Students will focus on research when they are assigned a research essay or presentation. Their work is focused. They have a topic to search. In some ways the students will do a good job filtering through information, finding new sources, and strengthen their skills in a traditional lesson. But then you ask them to do a quick search for something in a different setting…
Throughout the year I try to integrate small search activities that connect to the goals of the lesson. This enables the students to practice their research skills, while allowing me to develop creative and fun assignments.
I like using images for different creative assignments. From typography projects to finding photos for a setting in a story, there are so many ways to ask students to search or use images for your lessons. I wrote a series on photographs in the classroom that covers some specific ideas. But one of the best aspects of researching images is reinforcing copyright issues. Having students search with certain filters, making sure to credit the owner of the image and even producing images to share reinforces the importance of copyright. This can be done in any class.

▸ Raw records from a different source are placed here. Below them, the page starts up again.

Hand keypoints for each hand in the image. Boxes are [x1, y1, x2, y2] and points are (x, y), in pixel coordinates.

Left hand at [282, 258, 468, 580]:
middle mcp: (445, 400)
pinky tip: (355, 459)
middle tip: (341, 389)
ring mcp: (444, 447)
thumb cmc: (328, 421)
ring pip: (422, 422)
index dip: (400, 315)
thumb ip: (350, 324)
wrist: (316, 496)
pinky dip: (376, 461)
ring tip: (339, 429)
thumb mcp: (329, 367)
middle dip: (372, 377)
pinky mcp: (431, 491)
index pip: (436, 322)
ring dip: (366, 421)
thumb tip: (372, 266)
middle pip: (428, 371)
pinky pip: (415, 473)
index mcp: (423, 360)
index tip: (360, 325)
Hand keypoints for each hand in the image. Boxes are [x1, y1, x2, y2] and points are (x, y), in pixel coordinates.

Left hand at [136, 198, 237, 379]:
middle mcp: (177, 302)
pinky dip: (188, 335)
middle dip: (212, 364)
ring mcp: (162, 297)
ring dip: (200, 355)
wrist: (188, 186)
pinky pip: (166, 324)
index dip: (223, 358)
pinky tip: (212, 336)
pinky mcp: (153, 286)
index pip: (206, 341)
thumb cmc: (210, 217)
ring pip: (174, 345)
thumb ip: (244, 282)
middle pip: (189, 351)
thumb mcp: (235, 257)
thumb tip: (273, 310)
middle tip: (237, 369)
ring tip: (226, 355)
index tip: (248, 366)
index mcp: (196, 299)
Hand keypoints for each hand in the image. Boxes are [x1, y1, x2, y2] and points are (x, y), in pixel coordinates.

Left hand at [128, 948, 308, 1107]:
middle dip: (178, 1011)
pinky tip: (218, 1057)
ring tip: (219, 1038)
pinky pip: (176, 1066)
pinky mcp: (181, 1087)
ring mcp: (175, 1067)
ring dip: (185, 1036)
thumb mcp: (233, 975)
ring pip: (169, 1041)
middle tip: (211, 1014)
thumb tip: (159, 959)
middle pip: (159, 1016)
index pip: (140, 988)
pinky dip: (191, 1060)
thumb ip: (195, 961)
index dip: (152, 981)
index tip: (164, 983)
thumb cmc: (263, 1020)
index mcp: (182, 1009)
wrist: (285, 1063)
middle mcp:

Book and movie reviews are underappreciated in the classroom. For almost all literature I have students search reviews of the book or author. This is done for different reasons, but I always try to ask them to reference the review or reviewer, to use credible sites, and to write their response to the review. It’s always fun to talk with the students as they read reviews, especially if the reviewer has the opposite opinion of the student.
#research #school #keywords. Social media is a tricky world regarding research. But I think it is an important area for students to investigate and analyze. Many students have a presence on social media, but they usually don’t see it as an area to find information. A hashtagged word or phrase can produce useful information, especially when students are involved in a lesson that deals with current events. If I use a social media search for a lesson, I ask the students to reflect on the quality of the results. At times, students don’t find anything useful, that’s OK because they went through the process of analyzing the results.
Like having a Google Jockey during a lecture, I have posed questions for students to answer during a traditional lecture. I place the question on a slide, with a timer, and then let them search during the time. I have had them record their answers on paper, on a shared Google doc, or just discuss what they found during class. I don’t use this often. It takes time to create powerful questions while also dealing with what to do with the answers. But when I do, the class discussion becomes dynamic, especially if students find different answers.